Almost all Vardar players have found new clubs by now and having their future settled, they can completely focus and enjoy the FINAL4. For many of them it will be their last appearance at handball’s premier club event, at least in the foreseeable future and they will make the best of it.
When I watched the emotions these players showed after their last Champions League match at Jane Sandanski arena, it was quite obvious that this team still means a lot to these women.
In addition to the emotional aspects, Vardar have been the most consistent team of all FINAL4 participants this season.
A 22:24 defeat away against Metz in the main round has been their only loss en route to Budapest.
Vardar were present at all previous FINAL4´s to date, but unable to win the competition, yet.
And this year, all the enthusiasm won’t be enough either.
Rostov-Don – Debutants, but no underdogs
For three years, we have been waiting to see Rostov-Don, in Budapest. Finally, they made it.

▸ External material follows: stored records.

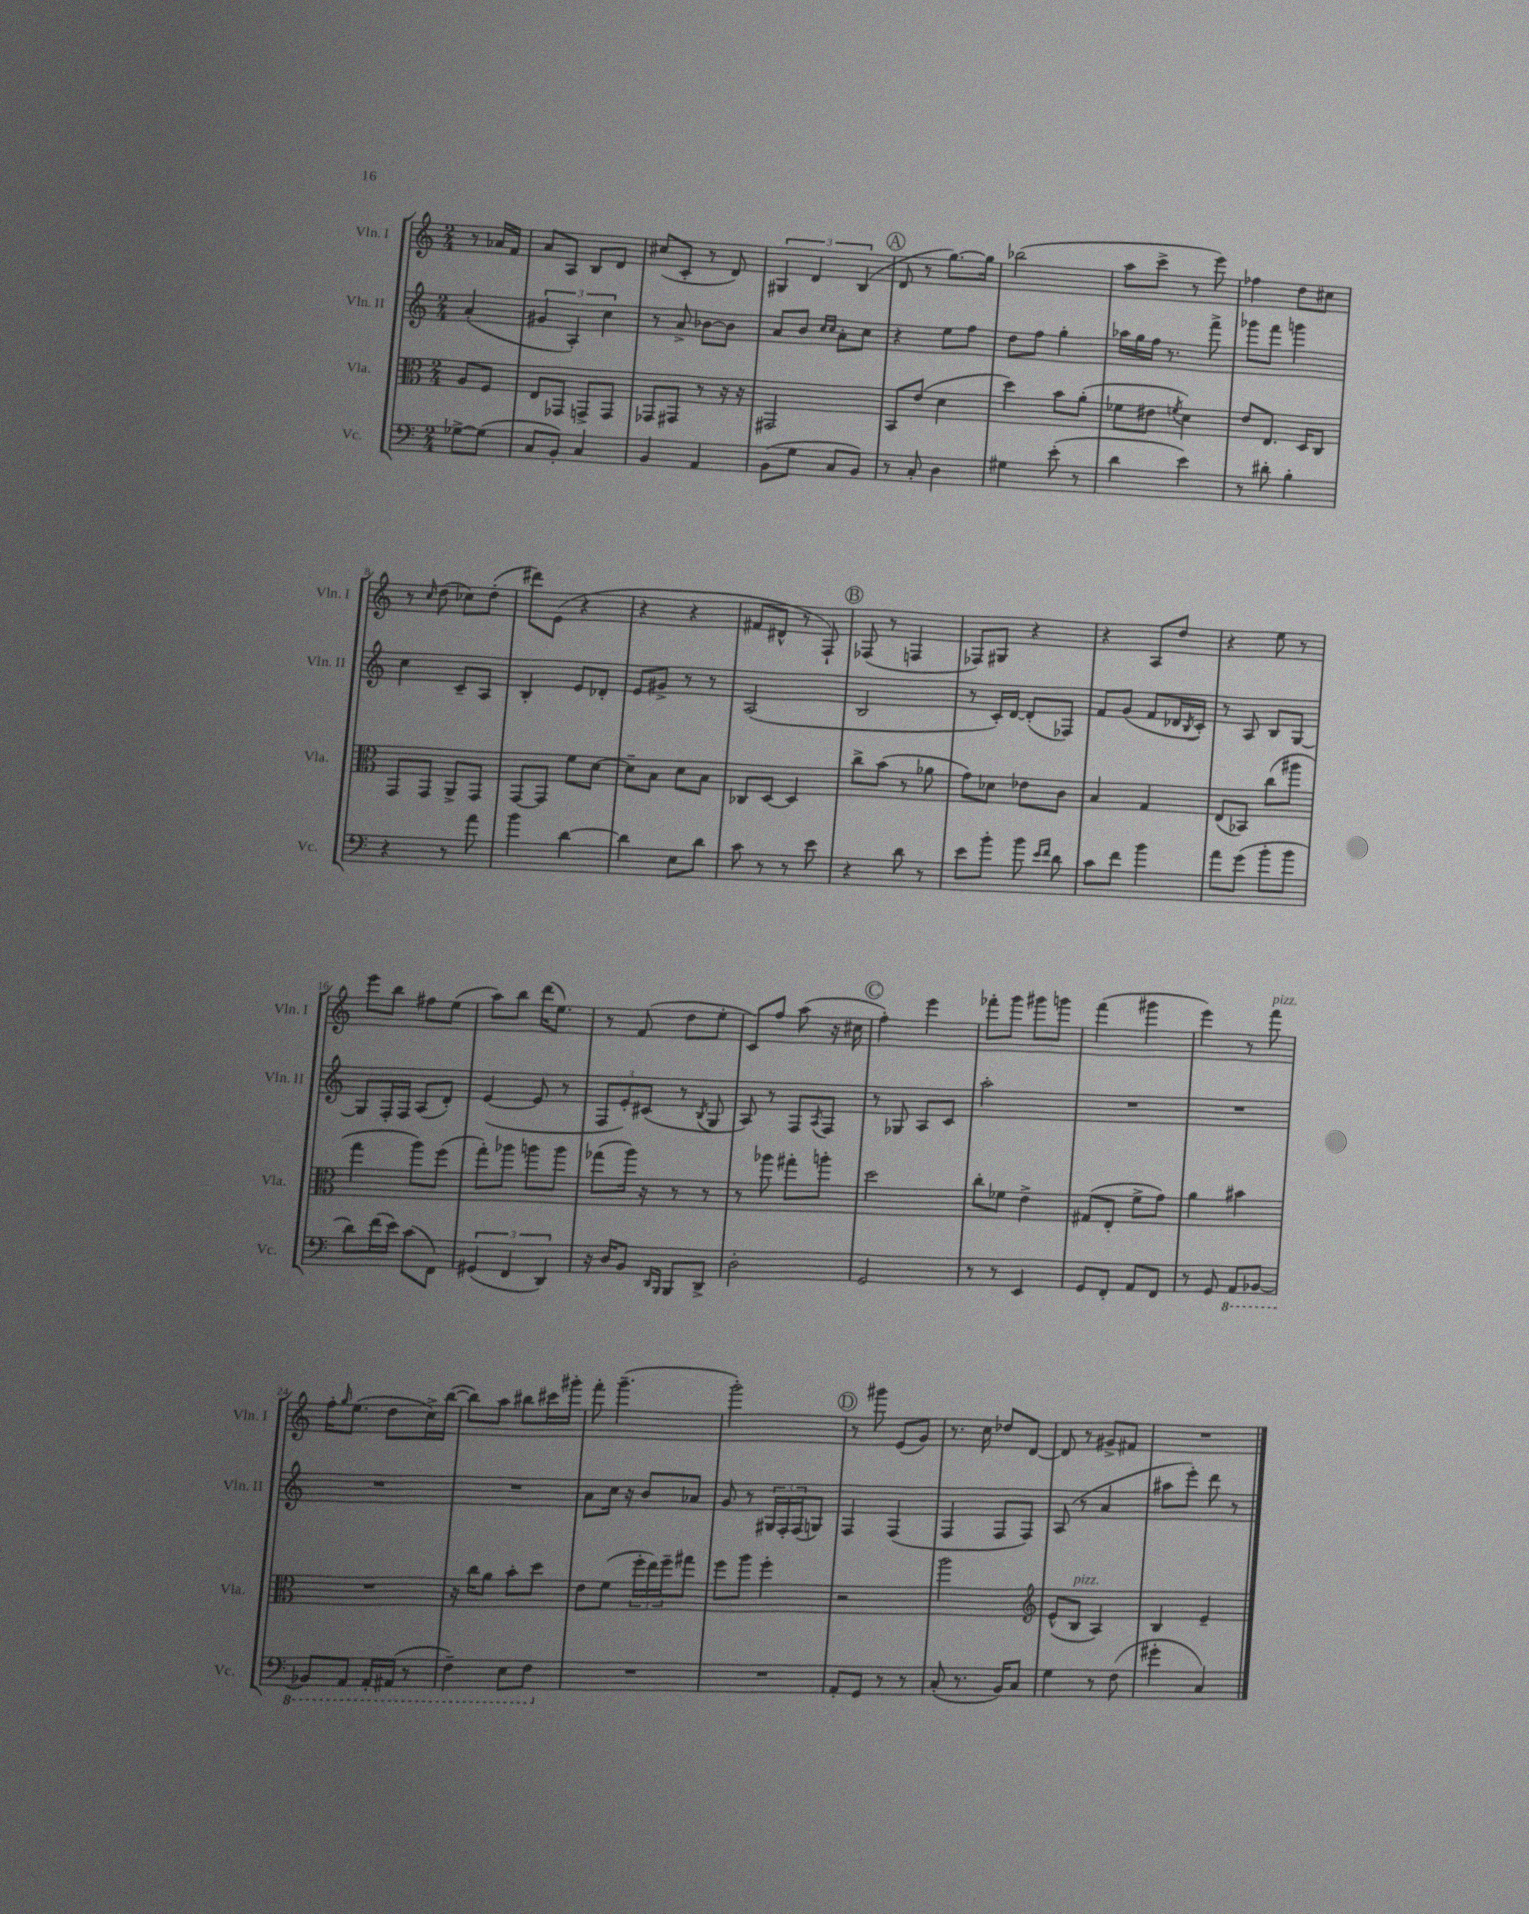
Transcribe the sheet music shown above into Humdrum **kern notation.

**kern	**kern	**kern	**kern
*staff4	*staff3	*staff2	*staff1
*clefF4	*clefC3	*clefG2	*clefG2
*k[]	*k[]	*k[]	*k[]
*M2/4	*M2/4	*M2/4	*M2/4
[8G-^\L	8A/L	(4a'/	8r
(8G-\]J	8F/J	.	16a-/LL
.	.	.	16f/JJ
=	=	=	=
8C/L	8E/L	6g#/	8a/L
8BB'/J)	8GG-/J	.	8A/J
.	.	6A'/)	.
4C/	8GG^/L	.	8B/L
.	.	6cc\	.
.	8GG/J	.	8d/J
=	=	=	=
4BB/	8GG-/L	8r	(8cc#/L
.	8GG#/J	8a^/	8c'/J
4AA/	8r	[8b-\L	8r
.	16r	8b-\]J	8d/)
.	16r	.	.
=	=	=	=
(8BB\L	2GG#/	8a/L	6G#/
8G\J	.	8b/J	.
.	.	.	6d/
.	.	16qqcc/LL	.
.	.	16qqcc/JJ	.
8C/L	.	8a'\L	.
.	.	.	(6B/
8BB/J)	.	8cc\J	.
=	=	=	=
8r	8BB/L	4r	8d/
8C'/	(8e/J	.	8r
4D\	4d\	8ee\L	[8.gg\L)
.	.	8ff\J	.
.	.	.	16gg\]Jk
=	=	=	=
4G#\	4dd\)	8dd\L	(2bb-\
.	.	8ff\J	.
(8e'\	8b\L	4gg'\	.
8r	(8a'\J	.	.
=	=	=	=
4d\	8f-\L	16aa-\LL	8aa\L
.	.	16gg\	.
.	8e#\J	16ff\JJ	8ccc^\J
.	.	8.r	.
.	8qf/	.	.
4e\)	4d\)	.	8r
.	.	8fff^\	8eee\)
=	=	=	=
8r	8e/L	8ggg-\L	4ff-\
8d#'\	8.E/J	8fff\J	.
4B'\	.	4ggg\	8dd\L
.	16D/LK	.	.
.	8C/J	.	8cc#\J
=	=	=	=
4r	8GG/L	4cc\	8r
.	.	.	16qqcc/
.	8GG/J	.	(8dd\
8r	8AA^/L	8c~/L	8cc-\L)
8a\	8GG/J	8A/J	(8dd'\J
=	=	=	=
4b\	[8GG/L	4B'/	8ddd#\L)
.	8GG/]J	.	(8e\J
[4d\	8f\L	8e/L	4r
.	[8d\J	8d-'/J	.
=	=	=	=
4d\]	8d~\]L	8e/L	4r
.	8B\J	8g#^/J	.
8E\L	8d\L	8r	4r
8d\J	8B\J	8r	.
=	=	=	=
8c\	8C-/L	(2A/	8f#/L
8r	[8D/J	.	8d#^^/J
8r	4D/]	.	8r
8e\	.	.	8F`/)
=	=	=	=
4r	8cc^\L	2B/	(8F-/
.	(8b\J	.	8r
8d\	8r	.	4F/
8r	8a-\	.	.
=	=	=	=
8e\L	8g\L)	8r	8F-/L)
8b'\J	8d-\J	16c'/LL)	8G#/J
.	.	[16d/JJ	.
8b\	8e-\L	(8d'/]L	4r
16qqe/LL	.	.	.
16qqf/JJ	.	.	.
8d\	8c\J	8F-/J)	.
=	=	=	=
8c\L	4B/	8f/L	4r
8f\J	.	(8g/J	.
4b\	4G/	8f/L	8A/L
.	.	16d-/L	8dd/J
.	.	8qB/	.
.	.	16c'/JJ)	.
=	=	=	=
8a\L	(8E/L	8r	4r
(8g\J	8BB-/J)	8A/	.
8b'\L	(8cc\L	8B/L	8ee\
8b\J	8aa#\J	[8G/J	8r
=	=	=	=
8d\L)	4gg\	8G/]L	8eee\L
(16f\L	.	16F'/L	8bb\J
16e\JJ)	.	16F/JJ	.
(8c\L	8aa\L)	(8A/L	8ff#\L
8FF\J)	(8ff\J	8d'/J)	(8ee\J
=	=	=	=
(6GG#/	8gg'\L)	([4e/	8aa\L)
.	8aa-\J	.	8bb\J
6FF/	.	.	.
.	8aa\L	8e/]	(16ddd\LK
.	.	.	8.ee\J)
6DD/)	.	.	.
.	8aa\J	8r	.
=	=	=	=
16r	(8gg-\L	12F/L	8r
16D/LK	.	.	.
.	.	12e'/)	.
8BB/J	16aa\Jk)	.	(8f/
.	.	(12c#/J	.
.	16r	.	.
16qqDD/LL	.	.	.
16qqBBB/JJ	.	.	.
8BBB/L	8r	8r	8dd\L
.	.	8qB/	.
8DD^/J	8r	8G/	8ee'\J
=	=	=	=
2D'\	8r	8A/)	8c/L)
.	8aa-\	8r	8ff/J
.	8gg#'\L	8F/L	(8aa\
.	.	8qA/	.
.	8aa'\J	8F/J	16r
.	.	.	16cc#\
=	=	=	=
2GG/	2dd\	8r	4ff'\)
.	.	8G-/	.
.	.	8A/L	4eee\
.	.	8c/J	.
=	=	=	=
8r	8cc'\L	2aa'\	8fff-'\L
8r	8f-\J	.	8ggg\J
4EE/	4e^\	.	8ggg#\L
.	.	.	8ggg\J
=	=	=	=
8GG/L	(8G#/L	2r	(4fff\
8FF'/J	8E'/J	.	.
8AA/L	8f^\L	.	4ggg#\
8FF/J	8g\J)	.	.
=	=	=	=
8r	4a\	2r	4eee\)
8GG/	.	.	.
8AAA/L	4b#\	.	8r
[8BBB-/J	.	.	8fff\
=	=	=	=
8BBB-/]L	2r	2r	16ff'\LK
.	.	.	16qqgg/
.	.	.	(8.ee\J
8AAA/J	.	.	.
16AAA'/LL	.	.	8dd\L
(16AAA#/JJ	.	.	.
8r	.	.	16cc^\L)
.	.	.	([16bb\JJ
=	=	=	=
4FF~\)	16r	2r	8bb\]L)
.	16cc\LK	.	.
.	8a\J	.	8aa\J
8EE\L	8b'\L	.	8bb#\L
8FF\J	8dd\J	.	16ccc#\L
.	.	.	16ggg#'\JJ
=	=	=	=
2r	8e\L	8a\L	8fff'\
.	(8f\J	16cc\Jk	(4.ggg~\
.	.	16r	.
.	24ff'\LL	8b/L	.
.	24ee\)	.	.
.	24ff~\J	.	.
.	8gg#\J	8a-/J	.
=	=	=	=
2r	8ff\L	8g/	2ggg'\)
.	8aa\J	8r	.
.	4ff'\	24G#/LL	.
.	.	24F'/	.
.	.	(24F/J	.
.	.	8G/J)	.
=	=	=	=
8AA'/L	2r	4F/	8r
8GG/J	.	.	8ggg#\
8r	.	(4F/	(8e/L
8r	.	.	8g/J)
=	=	=	=
(8C'/	2aa\	4F/	8.r
8.r	.	.	.
.	.	.	16cc\
.	.	8F/L	8dd-/L
16BB/LK)	.	.	.
8C/J	.	8F/J)	[8d/J
=	=	=	=
*	*clefG2	*	*
4G\	(8e^^/L	(8A/	8d/]
.	8B/J	8r	8r
8r	4A/)	4a/	8g#^/L
(8F\	.	.	8f#/J
=	=	=	=
4g#'\	4B/	8aa#\L	2r
.	.	8eee'\J)	.
4C/)	4e~/	8ddd\	.
.	.	8r	.
==	==	==	==
*-	*-	*-	*-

Over the past few seasons, the club from the south of Russia had the potential to reach the FINAL4, but they disappointed two years in a row.
In 2015/16, they went through group matches and main round as the only undefeated team – only to suffer two one-goal losses in the quarter-final against the Champions League debutants from Bucuresti, the eventual winner.
In 2017, Rostov-Don did not even make it to the main round, and succeeding in the EHF Cup was far from enough to satisfy the ambitions of the city and the entire region, the team so proudly represents.
Slowly and with the right coach, Frenchmen Frédéric Bougeant, Rostov’s brigade of star players managed to form a team. Under the auspices of Bougeant, Rostov practice a fast and attractive game of handball, and their only real blunder this season was a 21:24 loss in Midtjylland during the group phase, their only other defeat – 23:25 in Györ – was far more “acceptable” if not expected.
The return of veteran player Anna Sen from maternity leave is well timed and will provide Bougeant with yet another option.
Rostov have what it takes to land a narrow victory against Vardar and proceed to the final, where Györ will be waiting.
Certainly a very attractive and competitive final game of the 2018 Champions League.
It will also turn into a competition between two of the brightest and tactically most astute coaches in the universe of women´s handball – Martín vs. Bougeant.
Martín may not be the better man on the bench and Györ may not have a better team either, but enjoying “home court advantage” in addition to the team’s FINAL4 experience will lead the Hungarian handball powerhouse to yet another Champions League triumph in 2018.